The Catalan people have voted – 90 percent have voted for an independent Catalan state on Sunday, October 3rd. Carles Puigdemont, Catalonia’s regional president, announced “today, on this day of hope and also suffering, citizens of Catalonia have won the right to have an independent state”.
Turnout was approximately 42 percent, less than half of the 5.3 million eligible voters went to polling stations. Partially this may have been due to the fact, that state-police forces suppressed Catalans from entering schools with polling booths. The Catalan regional government furthermore estimates, that up to 770,000 votes were lost in the course of several police raids. Eight percent of Catalans voted against the independence, but it is assumed that the other half of citizens did not go to the elections because they are opposed to the secession movement. In order not to accept the referendum as an official vote, they have boycotted it.
But the referendum for an own Catalan state was overshadowed by several clashes between police force and voters. According to regional government officials, more than 700 people were injured by police brutality, police even fired rubber bullets and dragged away voters from the polling stations.

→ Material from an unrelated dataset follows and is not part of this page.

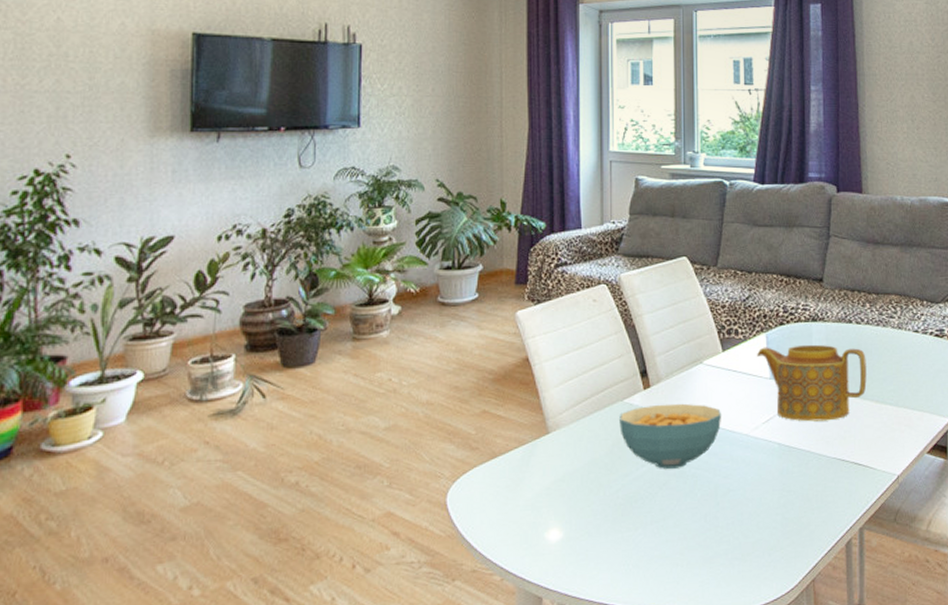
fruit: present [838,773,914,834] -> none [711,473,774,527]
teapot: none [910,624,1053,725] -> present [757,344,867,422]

Spain’s prime minister Mariano Rajoy defended police actions, by arguing they were just following the law. The Supreme Court has marked the referendum illegal, and therefore police measures were a necessary step to prevent Catalans from voting, he announced. But the pictures of policemen pushing voters down the stairs, or people getting beaten with police batons will not de-escalate this conflict. Even more Catalans now want to be independent, and not to be ruled by a government that violently attacks its citizens, some Catalans answered to journalists in Barcelona.
Oriol Bartomeus, a political scientist at Universidad Autónoma de Barcelona, described the events as the “Bloody Sunday of the independence movement”. He supports a compromise between Spanish central and the Catalan regional government. But instead of agreeing to constitutional reforms, prime minister Rajoy wanted a strict enforcement of power. It is unclear what will happen, since neither of both sides is willing to make any compromises. Several politicians have requested the European Union to intervene and mediate in this conflict, Jean-Claude Juncker has to bring together both parties.